I began my MA by contemplating why I was drawn back to mark making after a long hiatus. I started by considering the fundamentals of 2-dimensional art, colour and form. I dove into colour by eliminating form from my work and experimented with various techniques: watercolour, oil, acrylic, textiles, printmaking and I researched colour theories and colour in contemporary art. I picked up pastels and found that the pure pigment lent itself to the exploration of colour, which I was able to experiment with on a larger scale.
Through this development, along with others, I started to find out what interested me about making art and one of the responses that arose was simply: do it, make, be in the process. I began deconstructing my process of mark making through the process itself, the more I created the more I learned about my practice and the importance of ‘process painting.’ There is some intangible element of creative unknowing that is compelling when embarking on an improvisational piece of art. I work predominantly with this improvisational methodology where the materials lead the way, and my work slowly transforms over time and as the materials change.

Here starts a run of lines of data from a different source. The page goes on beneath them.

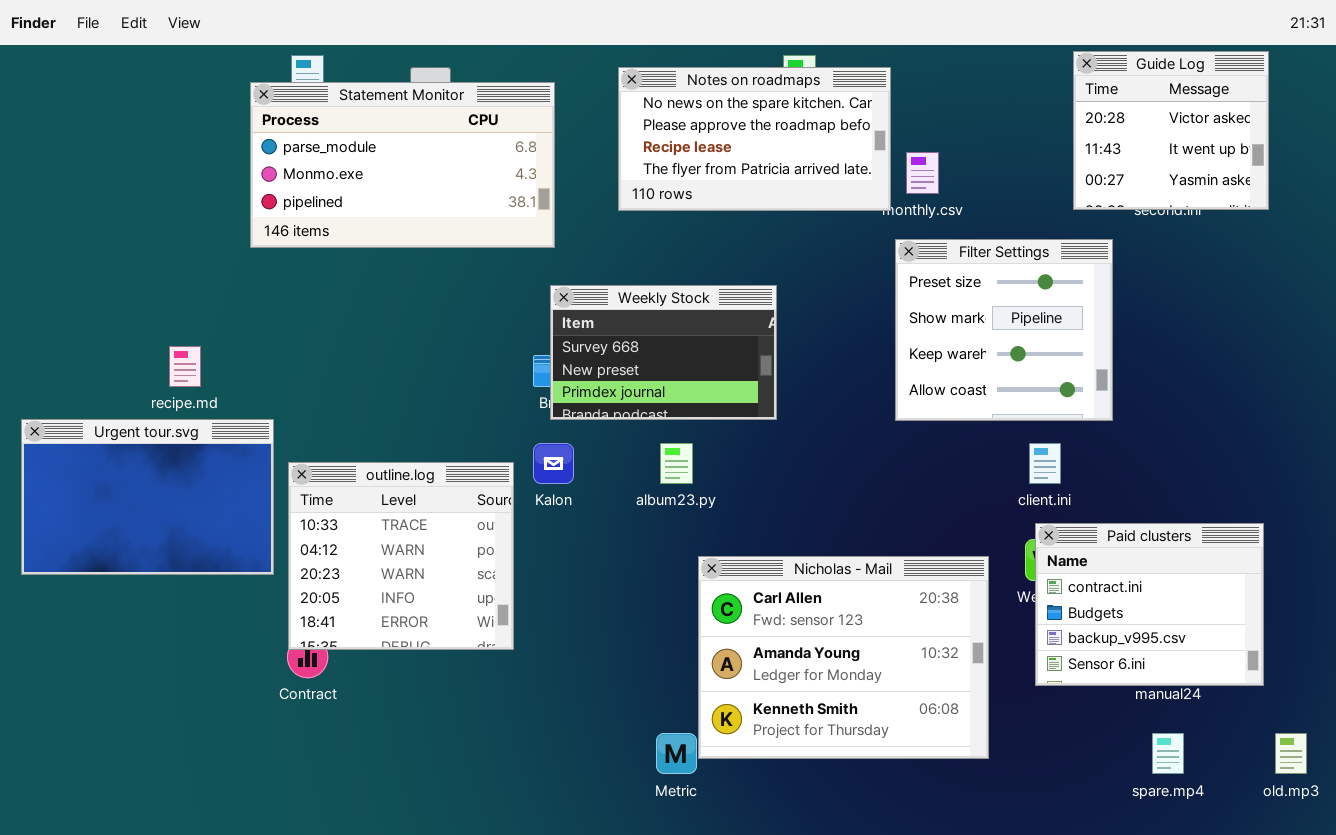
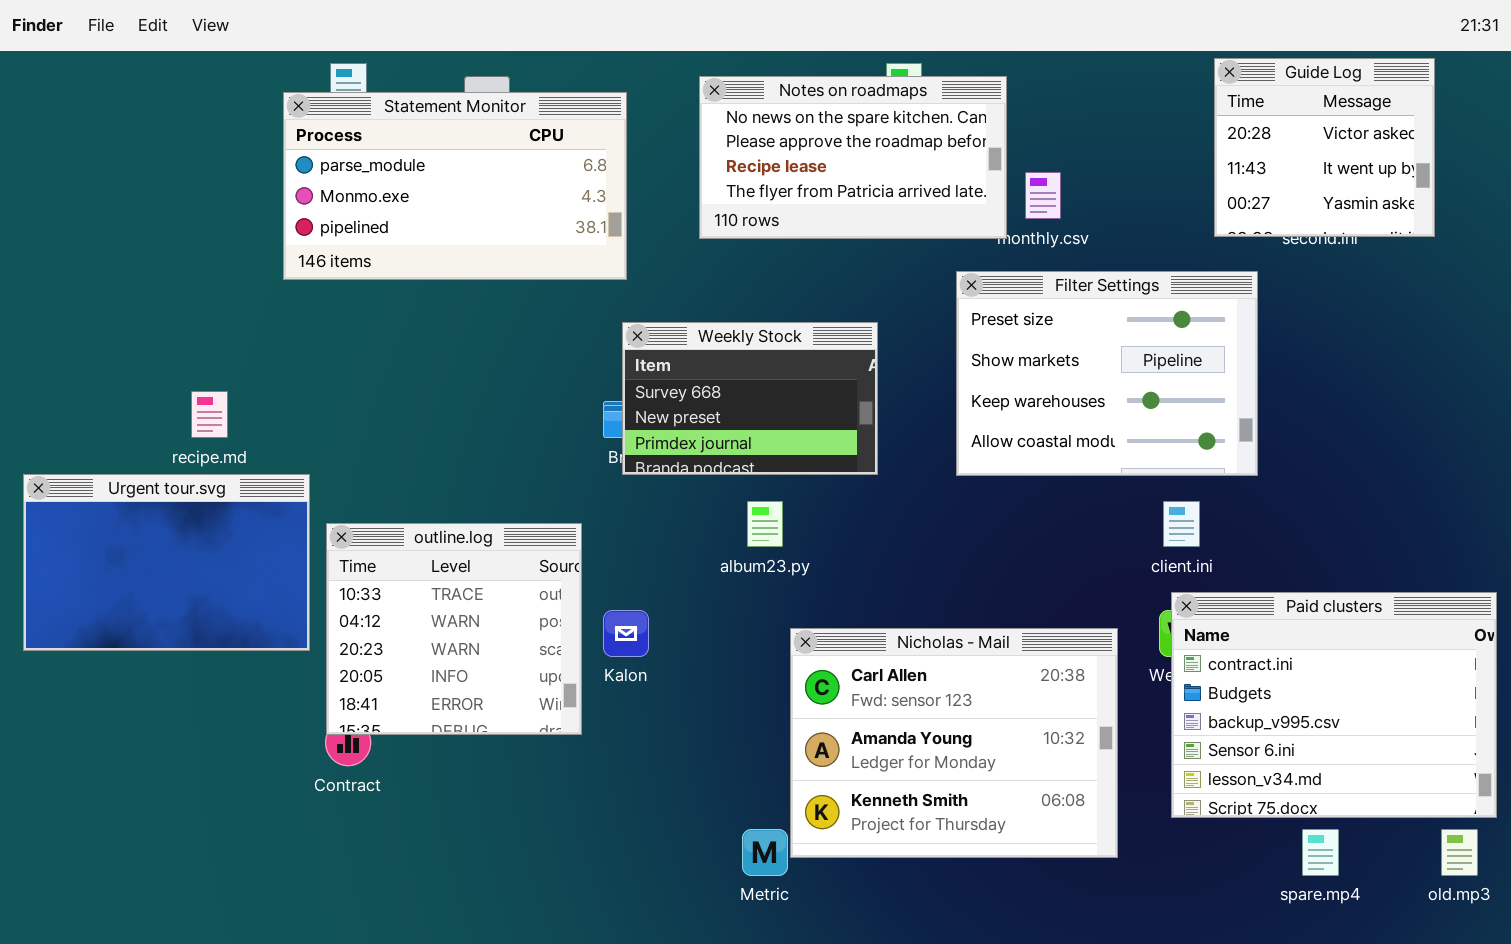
Filter Settings: [895,239,1113,421] -> [956,271,1258,476], resized
Kalon: [533,443,574,484] -> [603,610,649,657], moved
Paid clusters: [1035,523,1264,686] -> [1171,592,1497,818], resized

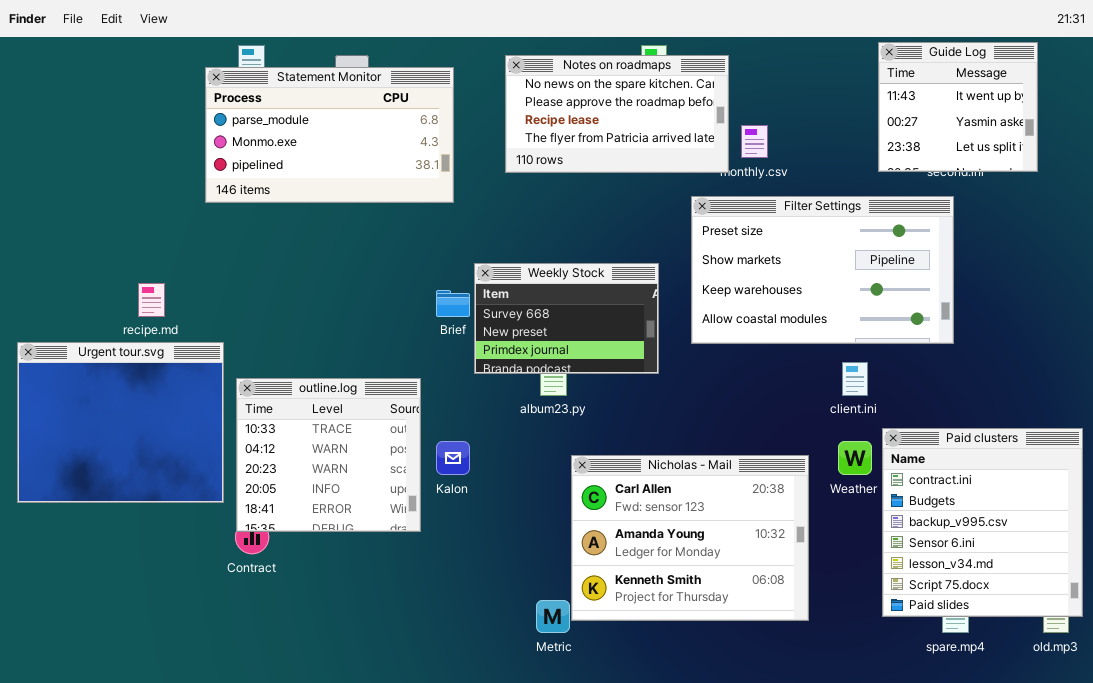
Guide Log: [1214,58,1435,237] -> [878,42,1038,172], scrolled down 1 row
Filter Settings: [956,271,1258,476] -> [691,196,954,344], resized
Weekly Stock: [622,322,878,475] -> [474,263,659,374], moved
Urgent tour.svg: [23,474,310,651] -> [17,342,224,503], resized
Paid clusters: [1171,592,1497,818] -> [882,428,1083,617], resized

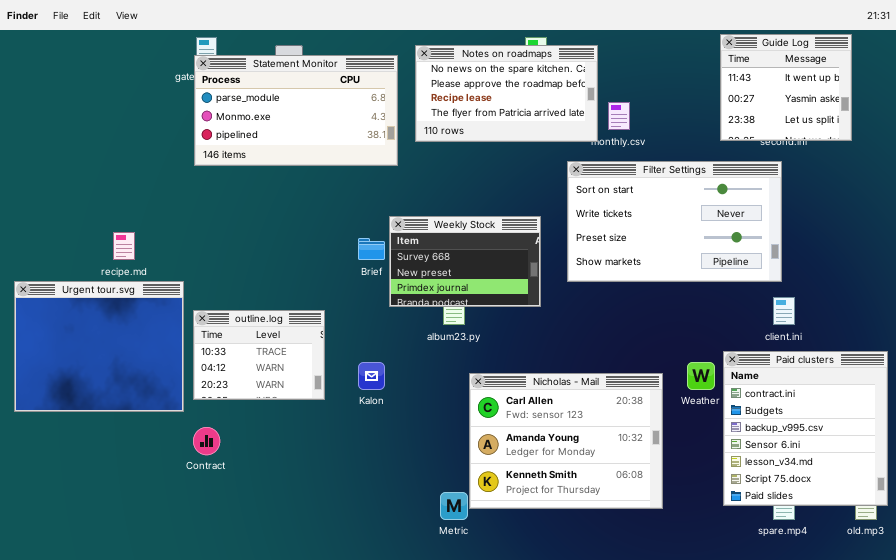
Statement Monitor: [205,67,454,203] -> [194,55,398,166], moved
Filter Settings: [691,196,954,344] -> [567,161,782,282], scrolled up 2 rows
client.ini: [842,362,868,396] -> [773,297,795,325], moved
outline.log: [236,378,421,532] -> [193,310,325,400], resized

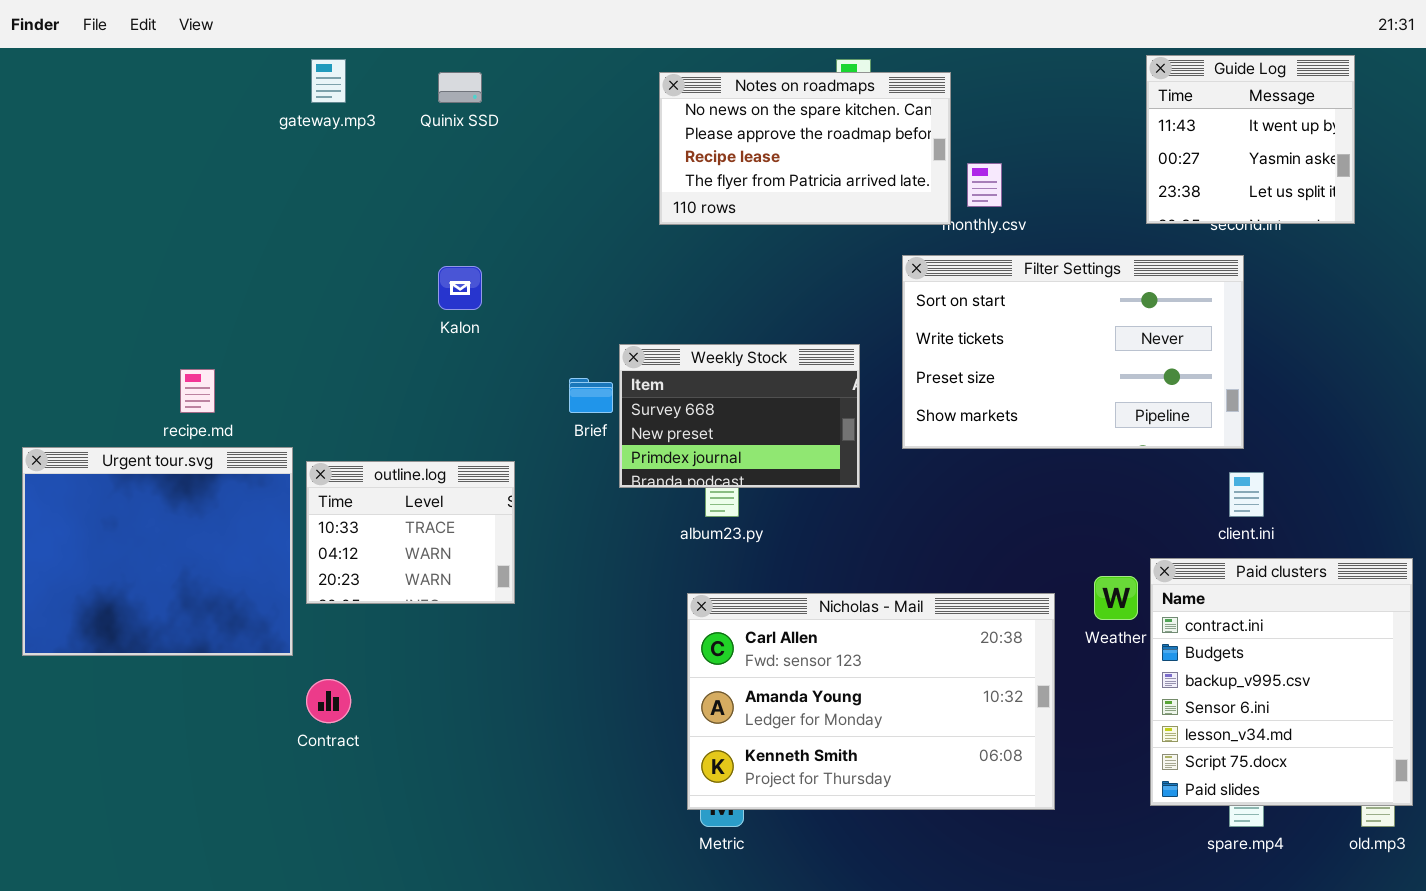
Statement Monitor: [194,55,398,166] -> none, closed
outline.log: [193,310,325,400] -> [306,461,515,604], moved
Kalon: [358,362,385,390] -> [438,266,482,310], moved
Nicholas - Mail: [469,373,663,509] -> [687,593,1055,810], resized

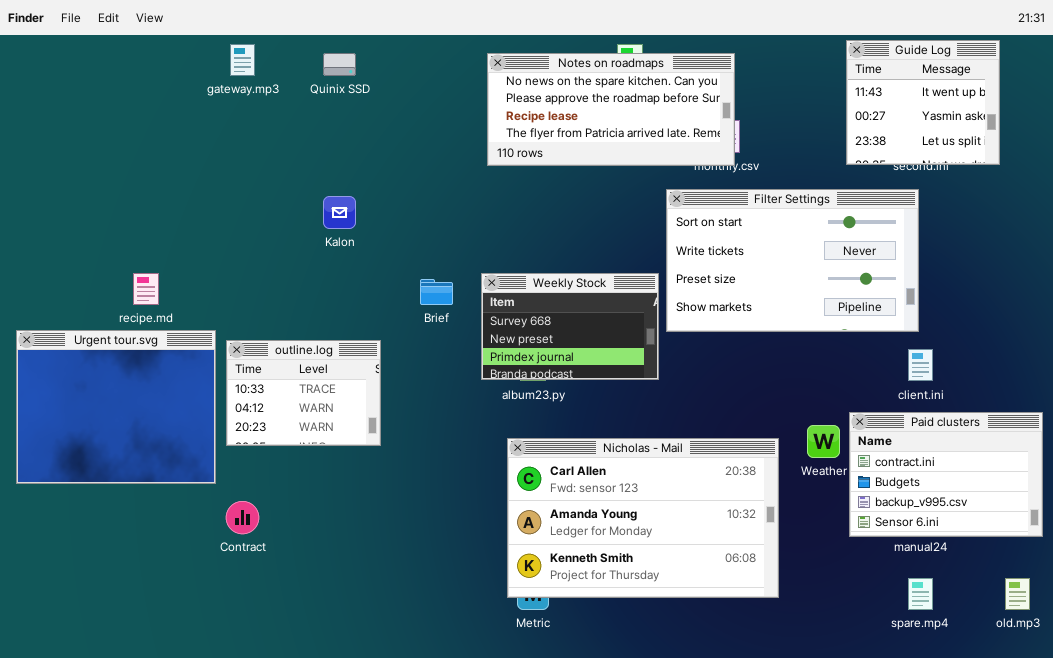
Notes on roadmaps: [659,72,951,225] -> [487,53,735,166], resized
Weekly Stock: [619,344,860,488] -> [481,273,659,380], moved
Paid clusters: [1150,558,1413,806] -> [849,412,1043,537], resized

More recently in my practice, I have been rediscovering line. After having explored colour for some time I intuitively fell upon the importance of line and particularly the circular form. As I worked with this circular form for a while the line slowly changed, naturally breathing into space and off the page, then widening and straightening. It was as if after my break from art, I needed to first consider the foundations of colour, and then to investigate one of the fundamental forms of line: circles.
Recently I have started a watercolour series in order to digest current news articles, be it about migration, poverty, drugs, politics, racial crimes or child labour. A question arose for me while considering the function of line, can I transform this line into another form, can it depict something personal or incorporate something bigger? What if the beauty of colour and form were to transcribe something tragic, would it help a viewer re-consider that subject? Activism is to go against the societal grain and bring up critical questions. So this is my quiet protest, currently evolving in the studio.
The creative process is interwoven with the projects and interlaced with the substantiality of the artist. My artistic practice is still developing, moving onward towards new prospects. Structure holds it in place, with the exploration of new techniques and further development of known ones, but it is the freedom that holds my interest, the freedom to improvise and the investigation into the process of painting and creativity.